EX-99.1 20 ex99-1.htm EXHIBIT 99.1 Exhibit 99.1                                                                                         Exhibit 99.1
 
Sequiam Obtains up to $11.5 Million in New Credit Facilities, Restructures Debt and Cures Default
 
 
ORLANDO, Fla.--On April 5, 2007 Sequiam Corporation (OTCBB:SQUM), a leading provider of innovative consumer lifestyle biometric technologies and services, announced that it has obtained new financing with Biometric Investors, LLC of Brentwood Tennessee in the aggregate amount of up to $11.5 million.
 
Biometric Investors, LLC, recently acquired from the Svenningsen Trust Sequiam’s original Senior Secured Term Note dated November 1, 2005 in the amount of approximately $4.0 million. Biometric will provide an additional $2.5 million in new financing which together with the original Note is combined into a new amended and restated Secured Term Note “A” for $6.5 million. The new financing under Term Loan A shall be disbursed by Biometrics to the Company in a series of ten disbursements of $250,000, every other week, based on the Company’s satisfaction of the conditions stated in the Loan Agreement.
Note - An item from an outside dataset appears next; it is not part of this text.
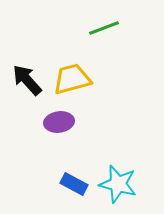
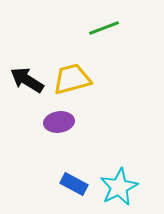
black arrow: rotated 16 degrees counterclockwise
cyan star: moved 1 px right, 3 px down; rotated 30 degrees clockwise
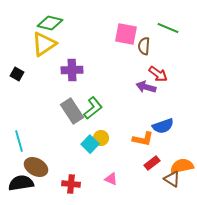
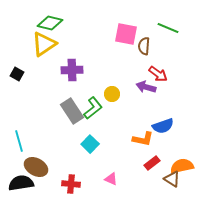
yellow circle: moved 11 px right, 44 px up
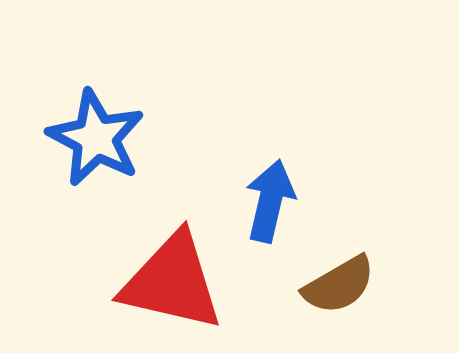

In connection with that Financing, Biometric provided the Company with written notice that it was no longer in default of the Original Note. In connection with that financing Sequiam granted warrants to purchase 65.7 million shares of common stock at $0.01 per share. The new $6.5 million Term Note “A” issued to Biometric has a term of two years. Interest shall be payable monthly in arrears commencing on May 1, 2007 at a rate of 12% per annum. The outstanding principal balance under Term Note A is payable on April 15, 2009 and it is secured by all of the Company’s assets.

Subject to the terms and satisfaction of the conditions stated in the Lending Agreement, Biometric agreed to make a second loan, Term Note “B” to the Company in the principal amount of $5 million. As one of the conditions of Term Note “B” the Company will issue to Biometric of a warrant exercisable into 39.4 million shares of the Company’s common stock at an exercise price of $.01 per share. This Additional Warrant will not be issued to Biometric until such time as the Company determines that it is in its best interest to borrow additional funds from Biometric under Term Note “B”. If any amounts are funded pursuant to Term Loan B, the outstanding principal balance will be payable on April 15, 2009 and it will be secured by all of the Company’s assets.
 
Mark Mroczkowski, Sequiam’s Chief Financial Officer, said, “Management is pleased that it has been able to cure the original loan default and negotiate this new financing which it believes will increase shareholder value.” “We are excited about having the financing we need to execute our business plan. We are also excited about having Biometric as a business partner who, in addition to financing, brings additional business resources and opportunities.”
 
About Sequiam

Headquartered in Orlando, Florida, Sequiam Corporation develops, markets, and supports a portfolio of highly robust proprietary biometrically enabled consumer lifestyle and commercial products and OEM solutions. In addition, Sequiam has invested heavily in research and development to develop unique products and solutions for the biometric industry worldwide. Sequiam Biometric' solutions incorporate low-cost, high-volume manufacturing processes targeted at the consumer and commercial market. Sequiam is a global company with offices in Taiwan, China, and South Africa. For more information, please visit www.sequiam.com and www.sequiamBiometric.com.

Safe Harbor Statement -- Forward-Looking Statements

The Private Securities Litigation Reform Act of 1995 provides a safe harbor for forward-looking statements made on behalf of the company and its subsidiaries. All such forward-looking statements are, by necessity, only estimates of future results and actual results achieved by the company may differ materially from these statements due to a number of factors. Any forward-looking statements speak only as of the date made. Statements made in this document that are not purely historical are forward-looking statements, including any statements as to beliefs, plans, expectations, or intentions regarding the future. Risk factors that may cause results to differ from projections include, without limitation, loss of suppliers, loss of customers, inadequate capital, competition, loss of key executives, declining prices, and other economic factors. The company assumes no obligations to update these forward-looking statements to reflect actual results, changes in assumptions or changes in other factors affecting such statements. You should independently investigate and fully understand all risks before making investment decisions. Additional factors can be found in our annual report on form 10-KSB for the fiscal year ended December 31, 2005, and our other filings with the SEC which are available at the SEC's Internet site (www.sec.gov). Forward-looking statements in this press release speak only as of the date of this press release, and we assume no obligation to update forward-looking statements or the reasons why actual results could differ.